2. How may I fix it?
I have seen many similar question, but most are about QThread
so I couldn't solve my problem.
Upvotes: 0
Views: 475
Reputation: 29955
Turns out the problem is I was using QFileSystemModel
(not in this function but in general) to show a list of files in the folder and this answer points out:
QFileSystemModel
lists directories on a background thread to avoid blocking the UI. However, once it gets a list of updates inQFileSystemModelPrivate::_q_fileSystemChanged
it then fetches the icons for the file in the main thread usingQFileInfoGatherer::getInfo()

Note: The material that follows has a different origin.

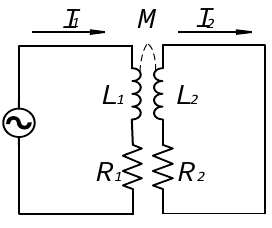
Figure 3. The equivalent circuit of the SECS.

which in turn callsQFileIconProvider::icon(QFileInfo)
.
The problem is that QFileSystemModel
constantly updates the GUI while the new thread rapidly creates/removes files and that causes the laggy experience. I don't know how to stop or delay updates in that model, but what I did is changing rootPath
to ""
and changing it back once the function finishes the work:
void on_process_button_clicked_real_work() const
{
std::lock_guard<std::mutex> lock(mutex);
auto path = model.rootPath();
model.setRootPath("");
// Some irrelevant code ...
model.setRootPath(path);
}
Implementing some kind of lock object to be exception safe and make sure the rootPath
is set back is probably the most optimal way.